"Lonesome Death" (letter to editor, New Yorker)
David Simon’s piece in “The Lonesome Death” of William Zantzinger (1/26/09) was too kind and considerate to my former schoolmate, and too harsh on Bob Dylan, my favorite songwriter. All through his high school years at Sidwell Friends School Billy Zantzinger had a reputation as being “rich greaser.” He drank, drove cars and fought to excess. He was a mean spirited young man and arrogant to a fault. Back then DC was pretty much a Jim Crow town. Most of us high school students of privilege accepted the entitlement and racial ascriptions of our whiteness without much question. But we knew a bully when we heard one. We recognized that Black folks were victims of discrimination. Sadly most of us remained passive bystanders.

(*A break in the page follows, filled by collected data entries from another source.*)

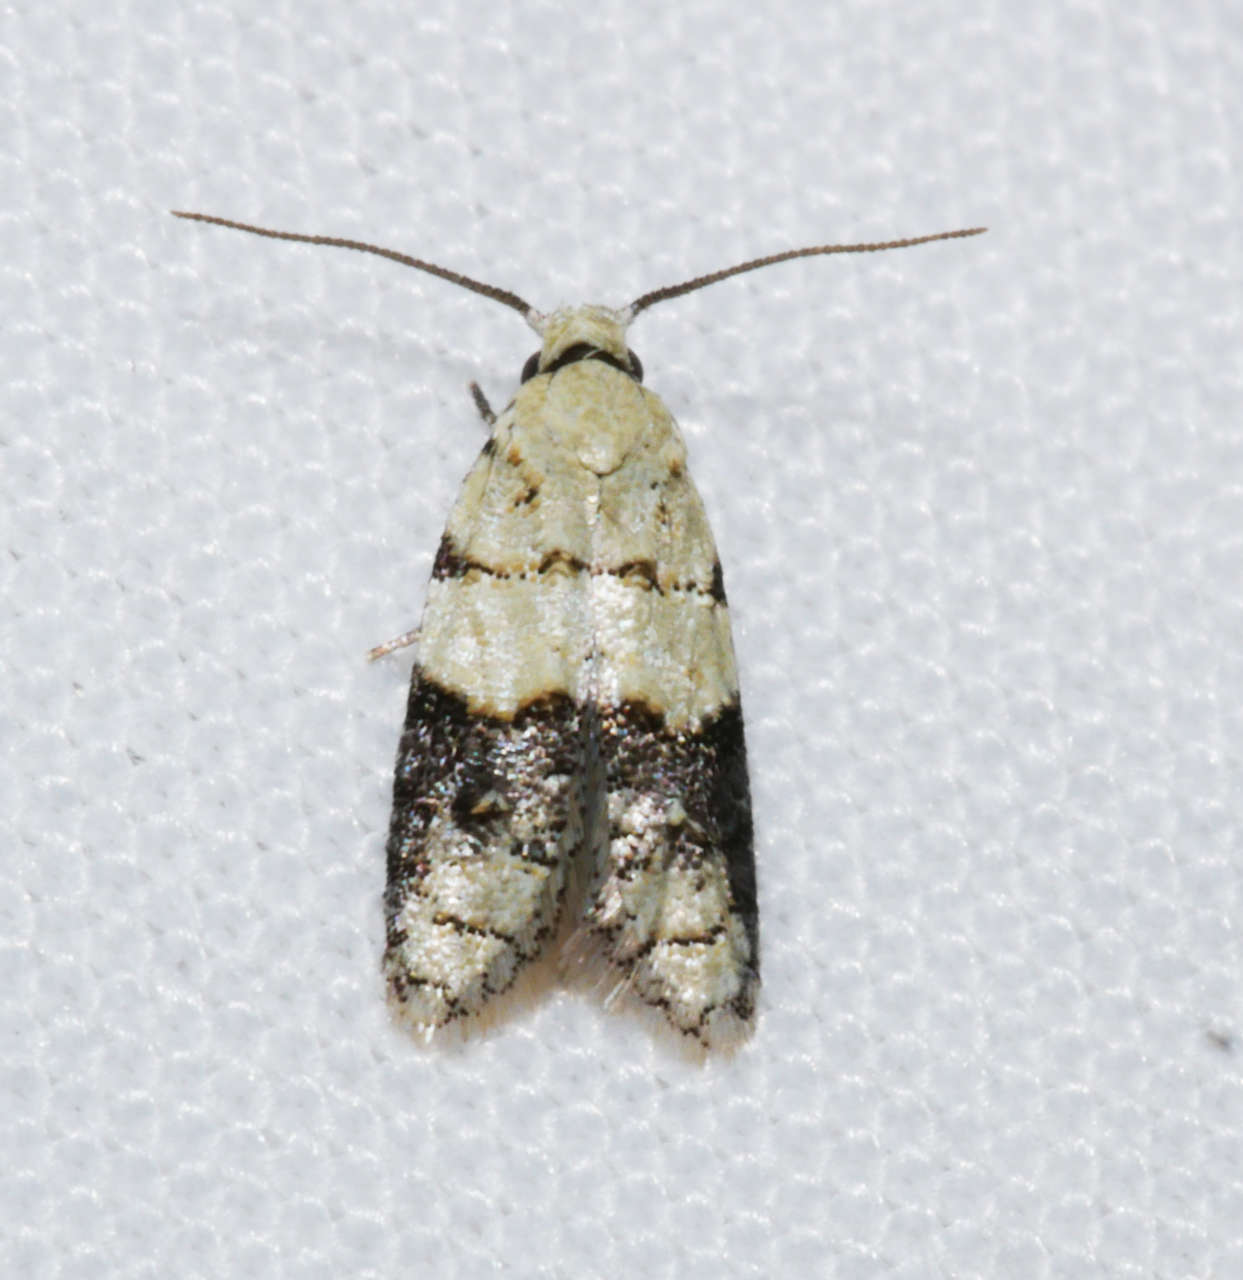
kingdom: Animalia
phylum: Arthropoda
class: Insecta
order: Lepidoptera
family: Tortricidae
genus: Tracholena
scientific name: Tracholena sulfurosa
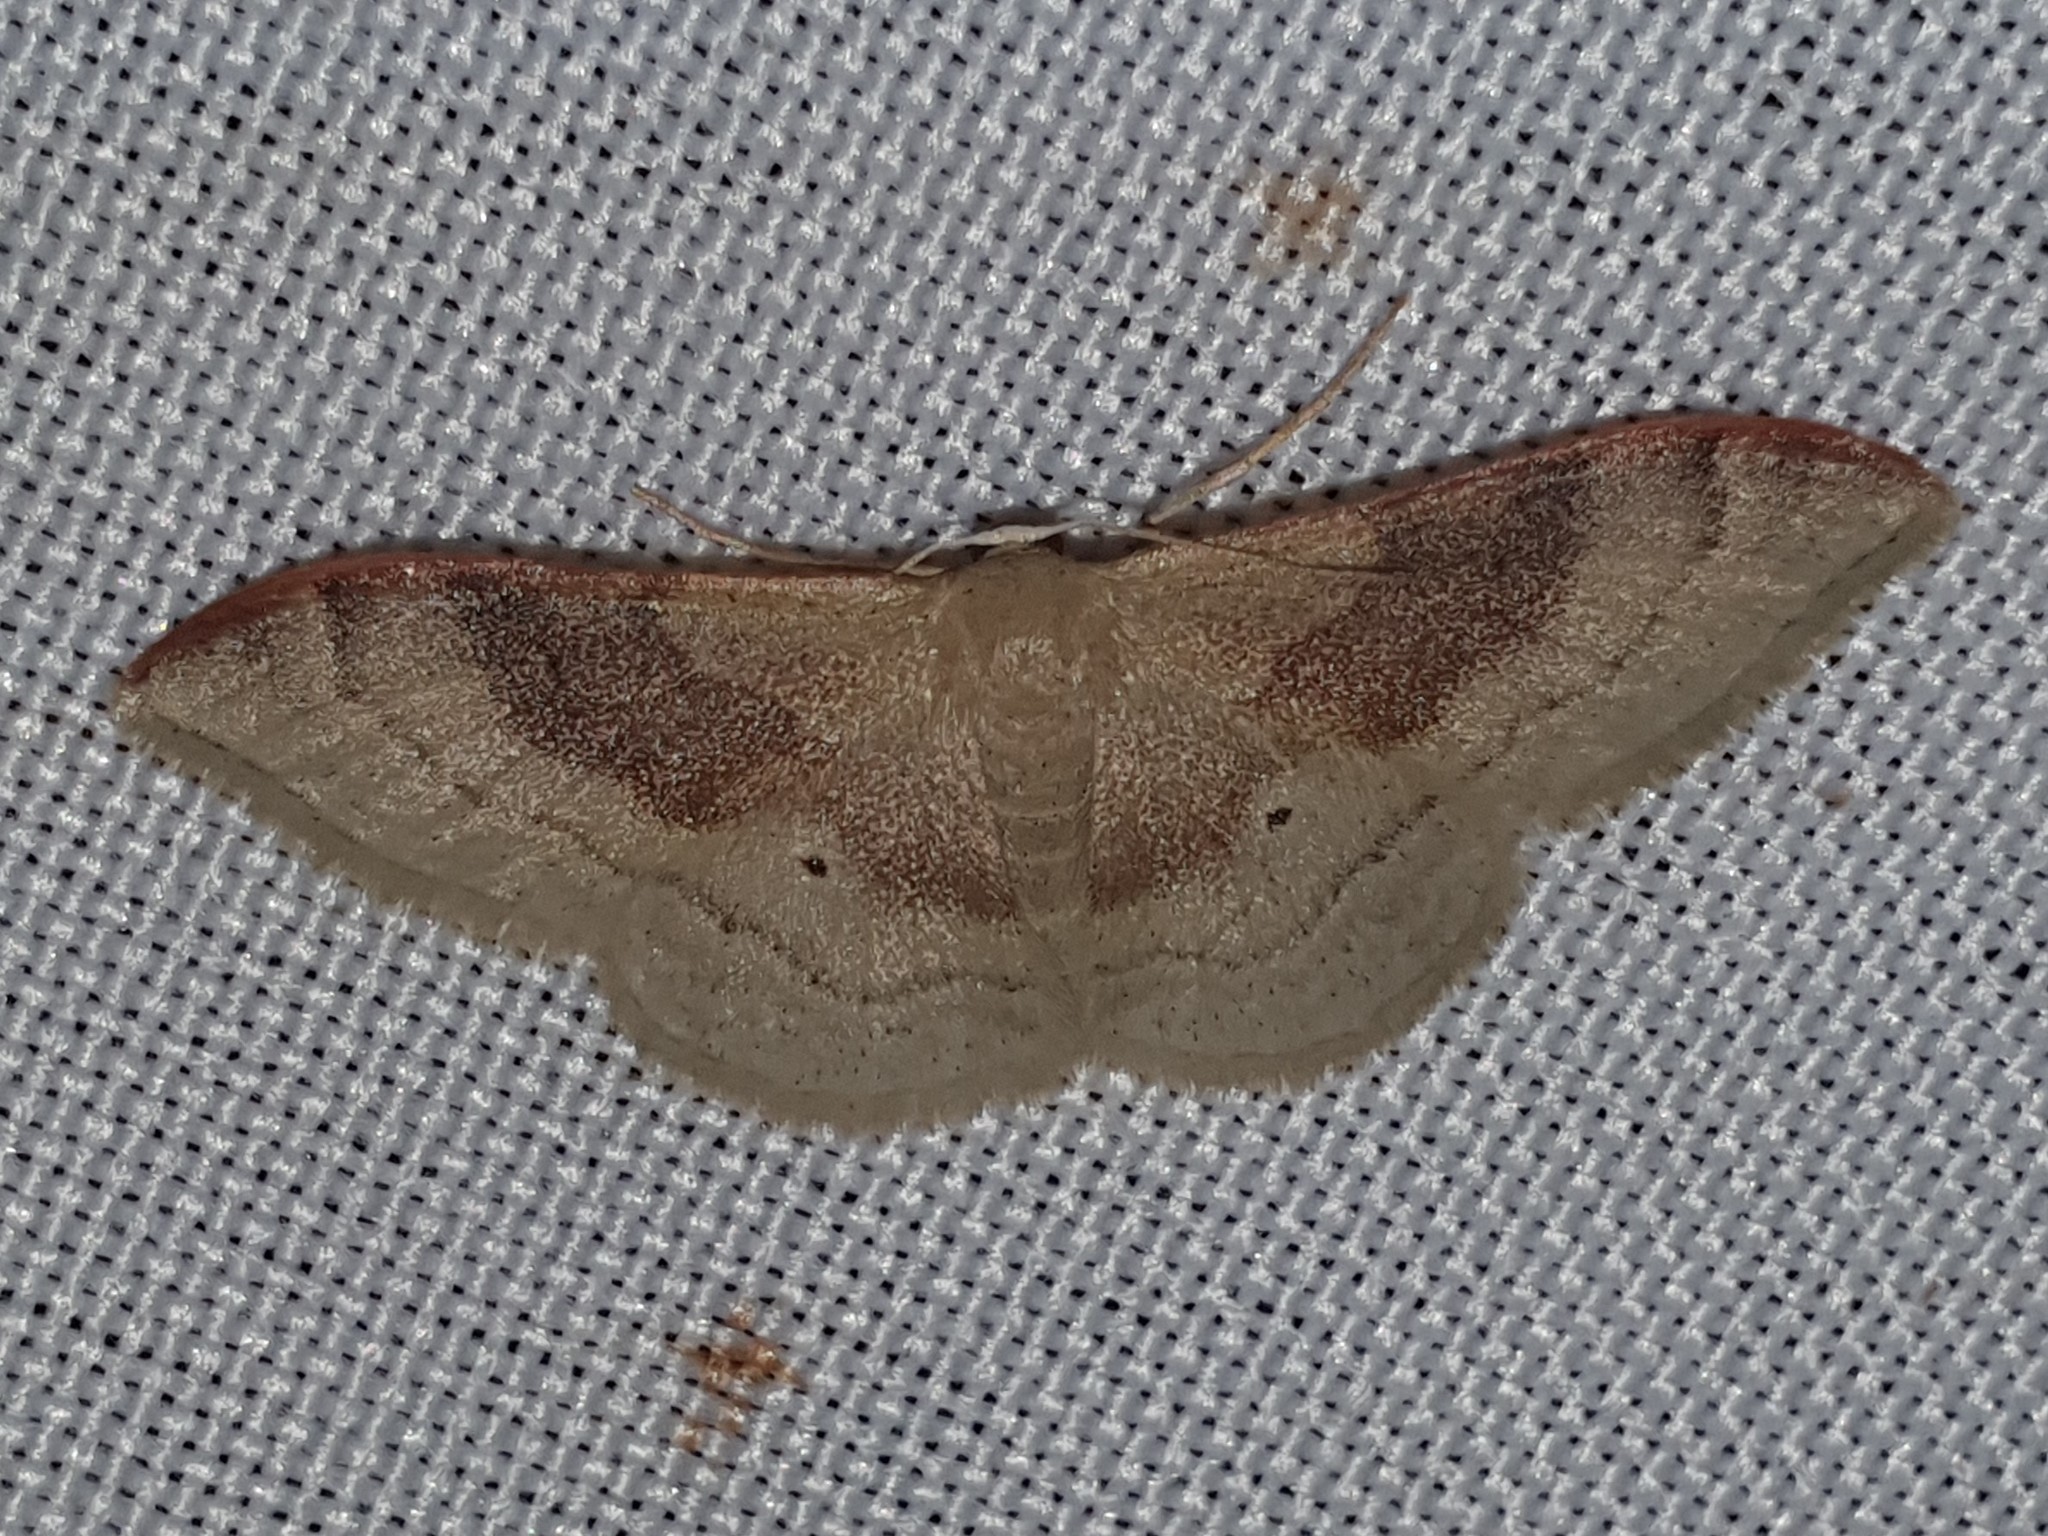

In fact the Lonesome Death of Hattie Carroll” is one of the truly great American folk songs, and served as a great parable for the emerging civil rights movement. Yes, Mr. Dylan took poetic license with some of the historic facts of the criminal case, but he should not be accused of distorting the historical truth of this gruesome crime. The basic facts are that a very drunk and boisterous Zantzinger hurled much more than racial epitaphs at Mrs. Caroll at the Emerson Hotel. He smacked her several times with his toy cane because she was too slow to serve him more booze. The police report stated that Zantzinger had been drinking heavily and had been partying hard all that night. He had already verbally and physically abused several other hotel workers. His intent may not have been murder, but his actions showed fearless recklessness. That was classic Billy Zantzinger.
Today Mr. Zantzinger could have been tried for violating Mrs. Carroll's civil rights, even if the murder charges were lowered or dropped. That was then, this is now.
Dylan's provocative song was a powerful statement about the gross class and race inequalities existing then in our criminal court systems. Five years later, when I played Dylan's song to my high school students at Cardozo High School (Washington, DC), they had no problem parsing his meaning, even if his gravelly voice irritated them. They were the sons and daughters of welfare mothers and domestics. They knew well what time it was. They were amazed that a white boy would and could right such a powerful song, much less that a white teacher would play it for them in their high school classroom.
Billy's defense lawyers convinced the jury that Hattie Carroll was a very sick woman with well-documented cardiac disease. She died of a stroke and was not "slain by a cane." The jury believed the defense because Billy’s family did have close ties "in the politics of Maryland." His dad had been a state rep for one term. That was the least of their connections. They were affluent from real estate and tobacco, mostly along the eastern shore. They used their “high offices relations” to move the trial out of Baltimore to the far more racially biased eastern shore of Maryland, where a largely all white jury’s sympathies were clearly against the victim and the prosecution.
Honestly, I was astonished to read that Billy acknowledged to Mr. Simon that “I caused that woman death. I’m responsible. Me talking does nothing for that woman or her family.” Nice sentiment Billy.
How does that explain his persistent racist behavior years later? The Washington Post Sunday Magazine (citing the Maryland Independent report) reported in 1991 that Billy continued to collect rent from tenant farmers on old properties that he lost in bankruptcy court. He even went to court to sue for past-due rent. He won. Dylan’s chorus lyrics to his ballad remains true today: “But you who philosophize disgrace and criticize all fears, Bury the rag deep in your face, For now is the time for your tears.”